The court found that the proceeds of an ATE policy do not and will never form part of the assets of a company. In the context of the application for security for costs, the trial judge was incorrect to have regard to the existence of the policy in assessing the plaintiff company's ability to discharge costs, although the Court of Appeal confirmed that the existence of the policy could be taken into consideration at the court's discretion.

The court noted that ATE insurance and conditional fee arrangements ('no win, no fee') had been introduced in England and Wales by the Access to Justice Act 1999 and, despite the absence of similar legislative measures in Ireland, ATE insurance had nonetheless "crept into this jurisdiction" but remains comparatively novel.

The court was assisted by the English case Michael Philips Architects Limited v Riklin EWHC 834 (TCC) and found that the principles applied in that case also apply in Ireland:

  • In principle, there is no reason why an ATE insurance policy which covers the claimant's liability to pay the defendant's costs, subject to its terms, could not provide some or an element of security for the defendant's costs.
  • It is rare case for an ATE insurance policy to provide as good a security as a payment into court or a bank bond or guarantee, because, among other reasons, insurance policies are voidable by insurers and the promise to pay under the policy will be to the claimant.
  • In order for a policy to provide security, there must be no terms pursuant to which insurers can readily but legitimately and contractually avoid liability to cover the defendant's costs.
  • In principle, there is no reason why the amount fixed by a security-for-costs order could not be reduced to take into account any realistic probability that ATE insurance would cover the defendant's costs.

ATE policy

The court allowed the appeal and concluded that there was insufficient evidence before the High Court to demonstrate the existence of an effective ATE policy in this instance.

The court commented that an examination of the policy in question suggested it was originally written for the English market and had undergone minor modifications for use in Ireland.

While the High Court had been concerned only with the prospects clause, the Court of Appeal considered that the most important and insurmountable issue was that the policy in question contained a condition precedent to cover requiring Greenclean to enter into a 'no win, no fee' agreement with its solicitor and that no evidence of such an agreement had been put before the court.
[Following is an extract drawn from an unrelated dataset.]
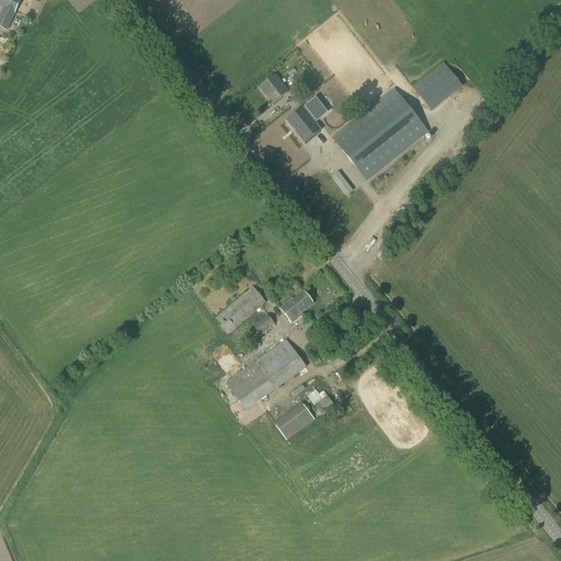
[(21,0),(0,0),(0,6),(4,8),(14,13),(21,0)]
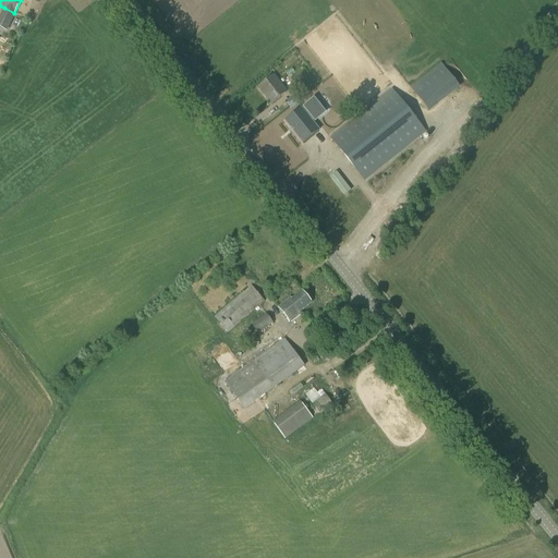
[(428,110),(459,86),(443,65),(412,89),(428,110)]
The court deemed the existence of this agreement, and its compliance with Section 8 of the Solicitors (Amendment) Act 1994, to be a required proof for establishing the effectiveness of the ATE policy. As Greenclean was unable to present a copy of the agreement to the court, the policy did not constitute sufficient security. However, the court observed that even if the condition precedent had been complied with, the policy was highly conditional and could be avoided for a substantial number of reasons outside the defendant's control and knowledge.

Consequently, the court held that even with the prospects clause neutralised (ie, by virtue of the binding assurance given by the insurance company that it would not rely on the same), the policy could not be relied on as sufficient security. The court concluded that the ATE policy in question fell "far short of providing as good a security as a payment into court or insurance bond".

For further information on this topic please contact April McClements or Sharon Daly at Matheson by telephone (+353 1 232 2000 or email (april.mcclements@matheson.com or sharon.daly@matheson.com). The Matheson website can be accessed at www.matheson.com.

Endnotes

(1) The 'prospects of success' clause allowed the insurer to decline cover if it agreed with the claimant's solicitor that it was "more likely than not" that the litigation would be unsuccessful.

(2) The Court of Appeal having taken over from the Supreme Court as the appropriate appellate court in the interim.